Толпу молчащую – локтями парни в кэпи,
Останки увернули, унесли бегом, –
Брандспойтом дворник смыл пятно крови нелепой
И след засыпал беленьким песком.Я на день сколько раз мальчишкой юлким,
На этажи косясь, там мимо пробегал
И поворачивал Никольским переулком
В крутой и грязный каменный провал{33}.
Промежду стен, домов, облупленных снаружи, –
Плитняк потресканный, булыжник, люки стоков:
В дожди и в таянье со всех холмов окружных
Сюда стекались мутные потоки.
Из глубины огромного квартала
Сюда, на дно, где люков чёрная дыра,
ОГПУ опять домами выступало
И воротами заднего двора.
Что день, под тихий говор, жалобы и плач,
За часом час, кто в шляпках, кто в платках,
Здесь ждали женщины с узлами передач,
И с робким узелком, и с сыном на руках.
Я на день сколько раз притихшим мальчуганом
Их обходил, идя к себе в тупик,
Где в кучах мусора шёл ярый бой в айданы,
Где "красных дьяволят" носился резвый крик.
Громада кирпича, полнеба застенив,
Мальчишкам тупика загородила свет.
С шести и до пятнадцати в её сырой тени
Я прожил девять детских лет.
Чего ж ещё хочу? Какое мне начало?
Каких ещё корней ищу в моей судьбе?
Я мальчик был – ЧК мне небо заслоняла,
В солдата вырос я, она – в НКГБ.
–
Мы жили с мамой в тупике,
В дощатом низеньком домке,
Где зимний ветер свиристел в утычках щельных.
Мечась, ища – чего, не зная сам,
Приехал дед однажды к нам
В рождественский сочельник.
Попил колодезной воды
И пропостился до звезды.
Мы в шумный дом в тот вечер собирались,
Где в тридцать человек встречали Рождество,
Но для него
Втроём остались,
Размётанной семьи
Осколком.
Со взваром чаша. Блюдечки кутьи.
В серебряных орехах крохотная ёлка{34}.
Дрожало несколько свечей в её ветвях.
Лампада кроткая светилась пред иконой.
В малютке-комнатке, неровно освещённой,
Огромный дед сидел – в поддёвке, в сапогах,
С багрово-сизым носом, бритый наголо,
Меж нашей мелкой мебелью затиснут.
Ему под семьдесят в ту пору подошло,
Но он смотрел сурово и светло
Из-под бровей навислых.
Дед начал жизнь с чебанскою герлыгой
В Тавриде выжженной, средь тысячных отар,
В степи учился сам, детей не вадил к книгам,
Лишь дочь послал одну – лоск перенять у бар.

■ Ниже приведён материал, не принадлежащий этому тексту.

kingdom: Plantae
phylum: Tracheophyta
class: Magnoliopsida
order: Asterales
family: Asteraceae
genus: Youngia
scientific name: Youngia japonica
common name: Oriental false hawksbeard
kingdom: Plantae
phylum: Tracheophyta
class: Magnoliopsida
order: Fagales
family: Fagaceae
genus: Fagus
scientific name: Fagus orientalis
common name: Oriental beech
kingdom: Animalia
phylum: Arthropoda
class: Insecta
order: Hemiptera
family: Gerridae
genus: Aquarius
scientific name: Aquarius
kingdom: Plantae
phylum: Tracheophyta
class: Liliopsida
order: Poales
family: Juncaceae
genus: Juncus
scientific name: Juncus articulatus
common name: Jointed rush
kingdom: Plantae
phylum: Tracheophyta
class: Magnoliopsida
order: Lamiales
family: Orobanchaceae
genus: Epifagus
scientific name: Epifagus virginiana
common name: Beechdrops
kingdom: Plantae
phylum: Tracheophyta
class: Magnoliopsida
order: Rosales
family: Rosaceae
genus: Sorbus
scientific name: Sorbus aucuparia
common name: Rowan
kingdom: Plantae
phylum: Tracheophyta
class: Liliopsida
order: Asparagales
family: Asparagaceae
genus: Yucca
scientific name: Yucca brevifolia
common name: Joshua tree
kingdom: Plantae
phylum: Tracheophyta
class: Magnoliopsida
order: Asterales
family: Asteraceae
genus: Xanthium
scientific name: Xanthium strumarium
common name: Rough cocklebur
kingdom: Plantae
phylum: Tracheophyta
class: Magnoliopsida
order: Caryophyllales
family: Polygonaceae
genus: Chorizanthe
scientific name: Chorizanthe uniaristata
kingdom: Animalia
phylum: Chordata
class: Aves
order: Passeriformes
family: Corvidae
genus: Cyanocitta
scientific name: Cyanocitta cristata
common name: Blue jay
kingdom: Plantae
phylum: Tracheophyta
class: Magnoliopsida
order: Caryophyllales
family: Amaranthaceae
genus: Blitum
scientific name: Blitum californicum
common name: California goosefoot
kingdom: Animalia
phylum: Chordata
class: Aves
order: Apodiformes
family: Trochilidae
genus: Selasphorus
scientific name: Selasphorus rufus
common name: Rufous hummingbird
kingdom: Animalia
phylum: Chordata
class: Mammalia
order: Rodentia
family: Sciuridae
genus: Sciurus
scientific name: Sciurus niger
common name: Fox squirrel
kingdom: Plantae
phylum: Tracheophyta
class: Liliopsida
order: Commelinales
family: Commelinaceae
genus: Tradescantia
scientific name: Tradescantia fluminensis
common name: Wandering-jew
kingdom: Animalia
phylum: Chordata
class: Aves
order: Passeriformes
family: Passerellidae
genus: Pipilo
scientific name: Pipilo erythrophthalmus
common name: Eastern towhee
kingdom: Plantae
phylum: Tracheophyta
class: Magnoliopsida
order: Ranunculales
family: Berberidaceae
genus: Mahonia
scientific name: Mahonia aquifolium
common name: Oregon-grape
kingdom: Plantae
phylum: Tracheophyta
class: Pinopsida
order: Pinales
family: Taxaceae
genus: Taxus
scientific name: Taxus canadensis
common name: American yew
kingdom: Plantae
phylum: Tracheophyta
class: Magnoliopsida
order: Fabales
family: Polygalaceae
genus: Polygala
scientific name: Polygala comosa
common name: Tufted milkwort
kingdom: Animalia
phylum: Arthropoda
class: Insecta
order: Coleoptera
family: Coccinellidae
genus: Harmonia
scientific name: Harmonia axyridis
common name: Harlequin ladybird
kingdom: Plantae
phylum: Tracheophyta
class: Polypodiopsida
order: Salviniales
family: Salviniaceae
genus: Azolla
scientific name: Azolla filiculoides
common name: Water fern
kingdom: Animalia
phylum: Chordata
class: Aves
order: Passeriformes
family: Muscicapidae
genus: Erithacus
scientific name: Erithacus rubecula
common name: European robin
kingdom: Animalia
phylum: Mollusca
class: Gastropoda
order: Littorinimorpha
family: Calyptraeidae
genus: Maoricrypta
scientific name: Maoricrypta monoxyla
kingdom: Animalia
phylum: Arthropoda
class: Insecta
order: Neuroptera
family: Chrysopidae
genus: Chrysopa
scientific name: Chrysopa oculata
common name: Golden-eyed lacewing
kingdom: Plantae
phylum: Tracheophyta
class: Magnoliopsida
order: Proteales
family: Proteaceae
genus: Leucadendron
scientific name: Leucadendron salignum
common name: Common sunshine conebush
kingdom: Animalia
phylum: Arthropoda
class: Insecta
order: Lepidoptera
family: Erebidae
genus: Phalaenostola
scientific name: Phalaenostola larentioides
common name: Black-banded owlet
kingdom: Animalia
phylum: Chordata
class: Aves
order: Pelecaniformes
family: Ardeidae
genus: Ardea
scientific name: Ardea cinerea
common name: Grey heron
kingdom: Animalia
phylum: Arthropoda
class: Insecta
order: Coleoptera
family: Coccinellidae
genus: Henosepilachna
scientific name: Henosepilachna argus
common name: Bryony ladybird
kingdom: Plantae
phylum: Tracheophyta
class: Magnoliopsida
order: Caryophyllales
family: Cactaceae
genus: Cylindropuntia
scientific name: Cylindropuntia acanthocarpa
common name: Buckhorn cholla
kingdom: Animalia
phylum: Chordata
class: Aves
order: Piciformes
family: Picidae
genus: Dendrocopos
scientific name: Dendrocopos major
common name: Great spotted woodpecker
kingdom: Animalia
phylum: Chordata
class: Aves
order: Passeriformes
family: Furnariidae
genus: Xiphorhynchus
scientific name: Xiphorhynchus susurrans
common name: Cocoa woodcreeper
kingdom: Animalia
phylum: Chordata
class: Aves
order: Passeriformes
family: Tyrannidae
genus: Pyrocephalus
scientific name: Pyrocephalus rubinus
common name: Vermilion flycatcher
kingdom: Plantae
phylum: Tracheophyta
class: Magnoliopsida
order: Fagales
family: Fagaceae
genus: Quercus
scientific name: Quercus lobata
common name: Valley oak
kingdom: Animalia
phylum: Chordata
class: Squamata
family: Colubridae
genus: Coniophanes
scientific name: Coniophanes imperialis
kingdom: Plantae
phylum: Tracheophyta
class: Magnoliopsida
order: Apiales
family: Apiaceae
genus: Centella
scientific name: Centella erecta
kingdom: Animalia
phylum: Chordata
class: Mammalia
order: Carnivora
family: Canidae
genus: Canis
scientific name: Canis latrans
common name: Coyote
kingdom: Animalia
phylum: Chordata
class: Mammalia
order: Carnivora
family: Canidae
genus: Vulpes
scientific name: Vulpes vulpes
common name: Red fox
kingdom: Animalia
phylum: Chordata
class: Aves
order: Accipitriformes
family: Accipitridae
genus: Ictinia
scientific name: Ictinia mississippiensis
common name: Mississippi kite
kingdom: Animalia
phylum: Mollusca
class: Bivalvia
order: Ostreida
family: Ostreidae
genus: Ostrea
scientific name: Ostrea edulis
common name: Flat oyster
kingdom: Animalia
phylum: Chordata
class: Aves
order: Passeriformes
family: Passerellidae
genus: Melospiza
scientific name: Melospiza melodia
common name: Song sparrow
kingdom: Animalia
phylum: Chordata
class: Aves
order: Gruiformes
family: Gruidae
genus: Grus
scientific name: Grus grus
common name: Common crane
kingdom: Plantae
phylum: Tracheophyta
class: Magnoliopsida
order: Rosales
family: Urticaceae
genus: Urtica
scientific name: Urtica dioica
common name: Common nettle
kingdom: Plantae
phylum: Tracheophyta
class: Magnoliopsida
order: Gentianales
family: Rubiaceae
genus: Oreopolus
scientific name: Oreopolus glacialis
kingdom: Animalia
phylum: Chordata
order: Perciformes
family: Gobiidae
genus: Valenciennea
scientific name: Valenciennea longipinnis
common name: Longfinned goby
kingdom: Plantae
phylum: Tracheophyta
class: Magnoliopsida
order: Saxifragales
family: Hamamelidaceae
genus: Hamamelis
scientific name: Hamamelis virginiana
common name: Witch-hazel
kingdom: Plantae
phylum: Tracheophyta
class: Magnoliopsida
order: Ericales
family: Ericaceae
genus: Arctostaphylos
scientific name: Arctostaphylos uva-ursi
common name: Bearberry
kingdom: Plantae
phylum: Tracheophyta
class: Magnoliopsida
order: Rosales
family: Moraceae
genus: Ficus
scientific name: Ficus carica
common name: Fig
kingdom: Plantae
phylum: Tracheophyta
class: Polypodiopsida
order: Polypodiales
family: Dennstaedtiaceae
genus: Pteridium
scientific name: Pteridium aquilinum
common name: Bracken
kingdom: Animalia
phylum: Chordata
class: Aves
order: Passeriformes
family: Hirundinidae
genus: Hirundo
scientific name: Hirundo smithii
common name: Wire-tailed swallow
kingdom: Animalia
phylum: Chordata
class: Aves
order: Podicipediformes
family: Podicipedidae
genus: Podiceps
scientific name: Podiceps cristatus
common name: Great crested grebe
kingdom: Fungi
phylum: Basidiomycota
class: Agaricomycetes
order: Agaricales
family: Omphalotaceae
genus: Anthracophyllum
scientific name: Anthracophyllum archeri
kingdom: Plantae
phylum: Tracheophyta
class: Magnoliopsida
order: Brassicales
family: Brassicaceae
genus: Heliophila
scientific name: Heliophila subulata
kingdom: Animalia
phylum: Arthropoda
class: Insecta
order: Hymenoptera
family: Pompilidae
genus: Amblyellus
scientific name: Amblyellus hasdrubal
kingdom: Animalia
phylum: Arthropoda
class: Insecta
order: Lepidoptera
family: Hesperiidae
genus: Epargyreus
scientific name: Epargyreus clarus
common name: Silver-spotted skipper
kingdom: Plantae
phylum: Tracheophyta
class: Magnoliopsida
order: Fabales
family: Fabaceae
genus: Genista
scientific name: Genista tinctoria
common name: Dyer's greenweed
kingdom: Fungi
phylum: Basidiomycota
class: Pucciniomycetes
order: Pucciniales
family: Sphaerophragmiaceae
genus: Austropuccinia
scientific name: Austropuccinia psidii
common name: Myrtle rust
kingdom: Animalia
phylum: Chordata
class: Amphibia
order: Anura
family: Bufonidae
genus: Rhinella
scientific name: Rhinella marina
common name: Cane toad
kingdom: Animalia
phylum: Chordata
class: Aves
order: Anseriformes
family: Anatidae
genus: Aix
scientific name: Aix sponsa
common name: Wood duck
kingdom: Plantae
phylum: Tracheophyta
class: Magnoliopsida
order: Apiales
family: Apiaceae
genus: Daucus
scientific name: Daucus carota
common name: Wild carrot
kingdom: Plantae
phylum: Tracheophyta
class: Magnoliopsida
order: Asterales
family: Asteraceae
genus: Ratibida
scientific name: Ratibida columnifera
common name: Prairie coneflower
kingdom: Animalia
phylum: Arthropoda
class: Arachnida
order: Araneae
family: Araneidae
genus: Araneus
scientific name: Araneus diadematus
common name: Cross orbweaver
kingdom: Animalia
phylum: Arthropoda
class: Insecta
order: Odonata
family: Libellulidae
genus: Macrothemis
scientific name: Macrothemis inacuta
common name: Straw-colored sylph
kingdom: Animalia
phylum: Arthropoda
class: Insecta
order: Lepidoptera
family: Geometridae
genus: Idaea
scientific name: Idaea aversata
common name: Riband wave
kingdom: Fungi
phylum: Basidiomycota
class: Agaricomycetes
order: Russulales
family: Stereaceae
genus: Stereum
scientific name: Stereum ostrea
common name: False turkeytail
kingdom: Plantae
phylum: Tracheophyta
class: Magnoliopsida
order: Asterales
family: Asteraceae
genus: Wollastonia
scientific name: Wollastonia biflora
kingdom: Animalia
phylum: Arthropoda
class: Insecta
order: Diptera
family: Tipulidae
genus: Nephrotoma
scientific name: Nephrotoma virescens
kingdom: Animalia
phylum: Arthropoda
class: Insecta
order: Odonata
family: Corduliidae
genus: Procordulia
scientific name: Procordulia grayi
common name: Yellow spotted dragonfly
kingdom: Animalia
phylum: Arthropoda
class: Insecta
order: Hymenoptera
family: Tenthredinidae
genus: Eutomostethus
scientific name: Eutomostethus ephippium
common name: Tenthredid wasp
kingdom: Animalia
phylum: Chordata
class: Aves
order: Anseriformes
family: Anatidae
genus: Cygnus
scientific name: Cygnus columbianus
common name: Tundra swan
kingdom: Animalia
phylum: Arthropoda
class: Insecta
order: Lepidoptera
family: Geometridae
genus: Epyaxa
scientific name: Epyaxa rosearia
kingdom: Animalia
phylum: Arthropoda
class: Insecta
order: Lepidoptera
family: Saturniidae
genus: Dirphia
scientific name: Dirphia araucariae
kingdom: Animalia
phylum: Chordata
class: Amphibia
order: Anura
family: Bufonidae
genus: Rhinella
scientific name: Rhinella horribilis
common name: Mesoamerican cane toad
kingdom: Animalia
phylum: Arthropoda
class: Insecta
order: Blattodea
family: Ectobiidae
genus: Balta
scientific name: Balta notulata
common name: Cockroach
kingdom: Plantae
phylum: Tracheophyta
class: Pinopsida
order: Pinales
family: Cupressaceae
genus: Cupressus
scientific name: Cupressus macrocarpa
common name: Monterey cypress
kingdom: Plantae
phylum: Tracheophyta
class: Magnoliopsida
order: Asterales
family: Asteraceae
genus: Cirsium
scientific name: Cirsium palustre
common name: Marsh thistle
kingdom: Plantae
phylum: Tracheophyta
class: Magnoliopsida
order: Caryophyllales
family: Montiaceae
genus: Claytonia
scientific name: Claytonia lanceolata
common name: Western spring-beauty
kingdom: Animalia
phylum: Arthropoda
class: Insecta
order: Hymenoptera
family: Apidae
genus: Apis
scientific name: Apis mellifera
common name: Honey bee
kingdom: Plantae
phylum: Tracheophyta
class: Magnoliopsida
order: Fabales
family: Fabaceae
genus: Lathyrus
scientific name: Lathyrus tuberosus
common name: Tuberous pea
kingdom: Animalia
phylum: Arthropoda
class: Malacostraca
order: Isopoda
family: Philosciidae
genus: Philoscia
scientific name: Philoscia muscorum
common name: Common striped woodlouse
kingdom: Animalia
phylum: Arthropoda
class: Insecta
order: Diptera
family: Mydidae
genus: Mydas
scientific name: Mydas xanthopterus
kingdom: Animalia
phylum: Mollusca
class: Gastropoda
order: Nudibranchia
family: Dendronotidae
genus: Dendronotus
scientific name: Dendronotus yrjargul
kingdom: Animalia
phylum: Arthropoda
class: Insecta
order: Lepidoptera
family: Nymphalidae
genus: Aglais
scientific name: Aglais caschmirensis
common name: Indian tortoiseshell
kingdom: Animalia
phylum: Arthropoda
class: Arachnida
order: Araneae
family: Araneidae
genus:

Она взросла неприобретливого склада,
И мне отца нашла не деньгами богата –
Был Чехов им дороже Цареграда,
Внушительней Империи – премьера МХАТа.
Сникали долгие усы у старика, какие раньше
Носили прадеды его и деды на Сечи.
Светилась кожа мамина оранжево
От ёлочной свечи.
И тихо тёк покойный тёмный вечер.
Кивала мама мне, чтоб деду не перечил,
А он, подавленный, неторопливый,
С какой-то вещей скорбью говорил.
Раскрыла Библию на повести об Иове
Его рука{35} в узлах набухших жил.
…Сходились судьбы их, однако не совсем:
Начавши с ничего и снова став ничем,
Всё потеряв – детей, стада, именье, –
Молил смиренья дед, но не было смиренья!
Одиннадцатилетний, в утешенье
я дедушке сказал:
"Ты – не жалей.
Наследства б я из принципа не взял".